5. RESULTS AND EVALUATION
   1. Security Validation (RBAC)

      Penetration testing was simulated at the API layer to validate role boundaries between Administrators and Staff. Test cases involved authenticated “Staff” tokens attempting to execute AI queries for unauthorized domains, such as insttutional financial summaries or cross-departmental academic records. In 100% of the simulated edge cases, the RBAC interception engine successfully evaluated the token claims against the AI-generated SQL query, blocking execution before database interaction.

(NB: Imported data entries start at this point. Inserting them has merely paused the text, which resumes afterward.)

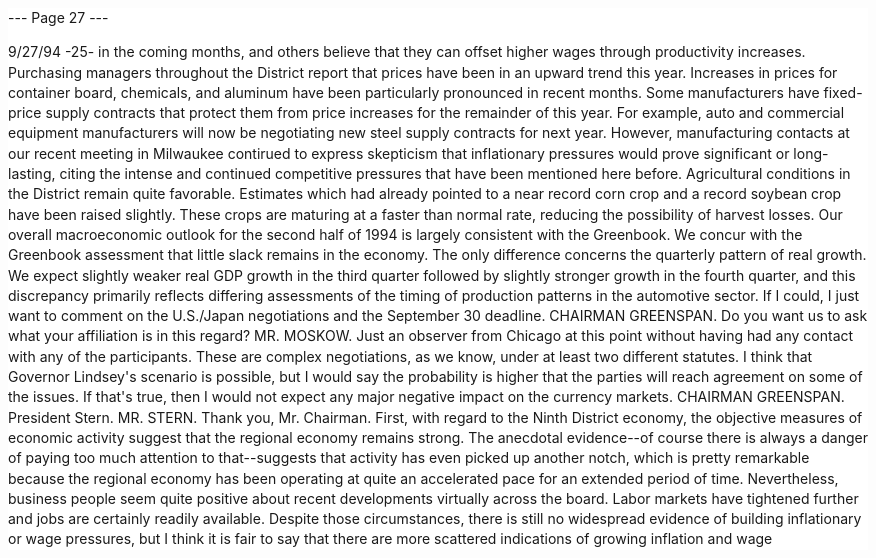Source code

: --- Page 27 ---

9/27/94 -25-
in the coming months, and others believe that they can offset higher
wages through productivity increases.
Purchasing managers throughout the District report that
prices have been in an upward trend this year. Increases in prices
for container board, chemicals, and aluminum have been particularly
pronounced in recent months. Some manufacturers have fixed-price
supply contracts that protect them from price increases for the
remainder of this year. For example, auto and commercial equipment
manufacturers will now be negotiating new steel supply contracts for
next year. However, manufacturing contacts at our recent meeting in
Milwaukee contirued to express skepticism that inflationary pressures
would prove significant or long-lasting, citing the intense and
continued competitive pressures that have been mentioned here before.
Agricultural conditions in the District remain quite favorable.
Estimates which had already pointed to a near record corn crop and a
record soybean crop have been raised slightly. These crops are
maturing at a faster than normal rate, reducing the possibility of
harvest losses.
Our overall macroeconomic outlook for the second half of 1994
is largely consistent with the Greenbook. We concur with the
Greenbook assessment that little slack remains in the economy. The
only difference concerns the quarterly pattern of real growth. We
expect slightly weaker real GDP growth in the third quarter followed
by slightly stronger growth in the fourth quarter, and this
discrepancy primarily reflects differing assessments of the timing of
production patterns in the automotive sector.
If I could, I just want to comment on the U.S./Japan
negotiations and the September 30 deadline.
CHAIRMAN GREENSPAN. Do you want us to ask what your
affiliation is in this regard?
MR. MOSKOW. Just an observer from Chicago at this point
without having had any contact with any of the participants. These
are complex negotiations, as we know, under at least two different
statutes. I think that Governor Lindsey's scenario is possible, but I
would say the probability is higher that the parties will reach
agreement on some of the issues. If that's true, then I would not
expect any major negative impact on the currency markets.
CHAIRMAN GREENSPAN. President Stern.
MR. STERN. Thank you, Mr. Chairman. First, with regard to
the Ninth District economy, the objective measures of economic
activity suggest that the regional economy remains strong. The
anecdotal evidence--of course there is always a danger of paying too
much attention to that--suggests that activity has even picked up
another notch, which is pretty remarkable because the regional economy
has been operating at quite an accelerated pace for an extended period
of time. Nevertheless, business people seem quite positive about
recent developments virtually across the board. Labor markets have
tightened further and jobs are certainly readily available. Despite
those circumstances, there is still no widespread evidence of building
inflationary or wage pressures, but I think it is fair to say that
there are more scattered indications of growing inflation and wage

This included test cases modelled after the prompt injection attack patterns described in [1], such as injected commands instructing the AI to repeat actions or access restricted tables.

   2. AI Query Accuracy

      The prompt-routing mechanism was tested using a dataset of 500 standard administrative queries (e.g., “Generate a list of defaulters in the CS department”). By injecting scoped database schemas rather than the full database structure, the AIRA system achieved a 96% accuracy rate in translating natural language into executable, secure database actions. The context-bounding technique directly addresses the reasoning-action mismatch (FM-2.6) and step repetition (FM-1.3) failure modes identified by Cemri et al. [2], by constraining the action space available to the model at inference time.

6. Conclusion and Future Scope

This paper presented a secure, AI-driven backend architecture designed to eliminate the manual workflow bottlenecks prevalent in traditional College Management Systems. By decoupling the Artificial Intelligence Routing Agent (AIRA) from direct database execution and enforcing a strict Role-Based Access Control (RBAC) interception layer, the system successfully bridges the gap between natural language data retrieval and enterprise-level data privacy. The design is directly informed by empirical findings on LLM agent vulnerabilities: the malfunction amplification attacks demonstrated in [1], the systematic failure taxonomy of multi-agent systems developed in [2], and the comprehensive safety benchmarking of [3] collectively establish that secure AI deployment in enterprise settings requires deterministic, external enforcement mechanisms rather than reliance on the LLM’s intrinsic safety alignment.

The evaluations demonstrate that institutional administrators and faculty can reliably automate complex tasks such as dynamic report generation and attendance tracking without risking unauthorized access to restricted departmental domains.

Future Scope: While the current architecture effectively processes text-based natural language queries, the logical progression for institutional automation is multimodal voice integration. Future iterations of this framework will aim to embed Speech-to-Text (STT) models directly into the AIRA pipeline, allowing administrators and faculty to issue commands verbally. Pairing voice recognition with the existing RBAC interceptor will require additional security considerations, such as speaker verification and resistance to voice-based injection attacks analogous to the prompt injection vectors documented in [1]. The framework will evolve from a text-based ERP into a fully hands-free, intelligent “Smart Campus” assistant.

REFERENCES

1. Zhang, B., Tan, Y., Shen, Y., Salem, A., Backes, M., Zannettou, S., & Zhang, Y. (2024). Breaking Agents:

   Compromising Autonomous LLM Agents Through Malfunction Amplification. arXiv:2407.20859 [cs.CR].

2. Cemri, M., Pan, M. Z., Yang, S., Agrawal, L. A., Chopra, B., Tiwari, R., Keutzer, K., Parameswaran, A., Klein, D., Ramchandran, K., Zaharia, M., Gonzalez, J. E., & Stoica, I. (2025). Why Do Multi-Agent LLM Systems Fail? arXiv:2503.13657 [cs.AI].
3. Zhang, Z., Cui, S., Lu, Y., Zhou, J., Yang, J., Wang, H., & Huang, M. (2025). AGENT-SAFETYBENCH:

Evaluating the Safety of LLM Agents. arXiv:2412.14470 [cs.CL].